The award will be delivered the first day of the first annual Rules of Water, Rules for Life summit on Sept. 27 and 28, 2017, organized by Milan Global and the Milan (Italy) Center for Food Law and Policy.

The conference “promotes a multisectoral and a multidimensional discussion” about “topics such as drinking water supply in rural and in metropolitan areas, energy, food and agriculture, gender and health.”

The award acknowledges women committed to resolving water-related conflicts and seeks to thank a woman working on the ground and promote a female scholar who “dedicates her academic work to providing new rules that could make a contribution in reaching a peace agreement.” Furthermore, the award website says, the prize aims to remember the anniversary of UN Resolution 1325 and “intends to exalt women, their ability and wisdom to build peace, precisely where the possession of a precious and extinguishable resource as water too often triggers the temptation of war.”

The 12-person jury for the award includes people from a variety of fields, including, among others, Elisabetta Belloni, Secretary General at Italian Ministry of Foreign Affairs and International Cooperation; Marta Dassù, President of the International Board at Women Empower the World; Hilal Elver, UN special rapporteur for the right to food; and Michela Miletto, Deputy coordinator of the World Water Assessment Programme (WWAP UNESCO).

 

Amina Abdulkadir

Abdulkadir is a researcher at Peace and Development Research Centre (PDRC) based in Garowe, Puntland State of Somalia, where her work is focused on the decentralization of power to local authorities and building relationships between local leaders and their communities.

The Somali economy, she said, is based on livestock, farming and fisheries, yet the region has suffered prolonged droughts. For a decade Abdulkadir has been involved in peacebuilding and conflict resolution, mostly with clan or community conflicts based on water and pasturelands.

Abdulkadir said that the WPW recognition is encouraging “for me, for Somali women, and as well for women living in conflict and post conflict countries,” all of whom “wish to reach their dreams with unity and cohesion.”

 

Nimo Somo

In 2013, Somo noted that in her home county of Wajir, Kenya, land for farming was being affected by climate change, and droughts and famines were increasingly frequent.

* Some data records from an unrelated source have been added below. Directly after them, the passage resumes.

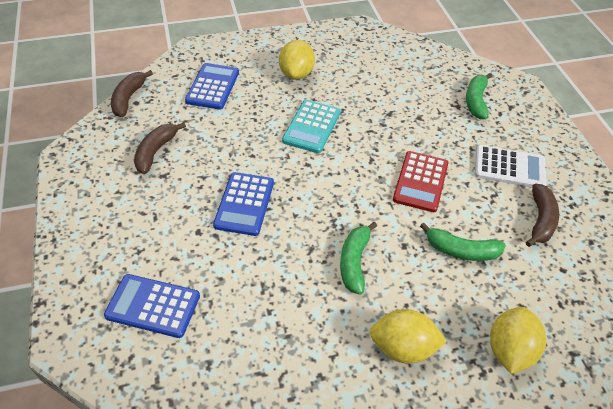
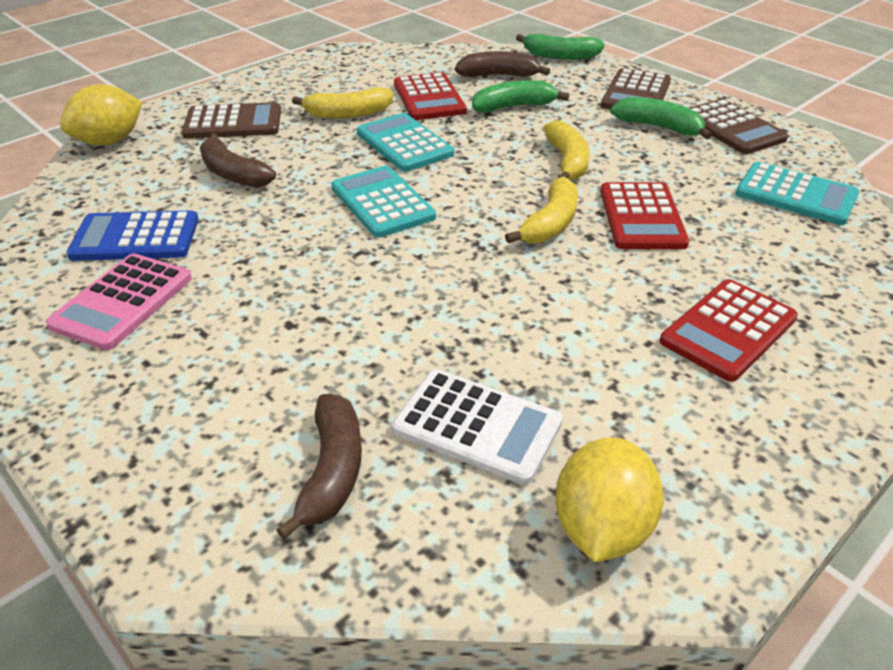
blue calculator: [104,274,200,338] [185,63,239,110] [213,172,274,236] = 3 -> [66,210,199,261] = 1
brown calculator: none = 0 -> [182,102,281,139] [601,68,671,109] [689,99,788,154] = 3
pink calculator: none = 0 -> [46,253,192,350] = 1
red calculator: [393,151,448,212] = 1 -> [394,72,467,120] [600,182,689,249] [660,279,798,382] = 3
turquoise calculator: [282,100,341,153] = 1 -> [331,166,436,237] [357,113,454,172] [736,162,859,225] = 3
yellow banana: none = 0 -> [292,87,393,118] [505,176,578,244] [544,120,589,181] = 3
yellow lemon: [279,40,315,80] [370,309,447,364] [490,307,546,374] = 3 -> [60,84,142,146] [555,437,664,562] = 2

When the scarcity becomes politicized, she said, the region explodes with killing.

Somo has set up a Lands Tribunal, which handles disputes that often are water related, and works as a county attorney for Wajir. In that role, she drafts policies and laws surrounding water with the goal of “water for all livelihoods.”

“The policy tries to take a wholesome approach because it looks at how water will affect livestock and generally the environment,” she said. “I really wish to see a time where would stop relying on water trucking and take more proactive approaches to water access and services. I am certain we can come with new and innovative ways to access water and better our facilities, if we get proper resources and infrastructure.”

Somo is also working on a Wajir water bill tasked with setting up a water company and addressing issues of water rights and uses, water conservation, and the regulation of waterworks.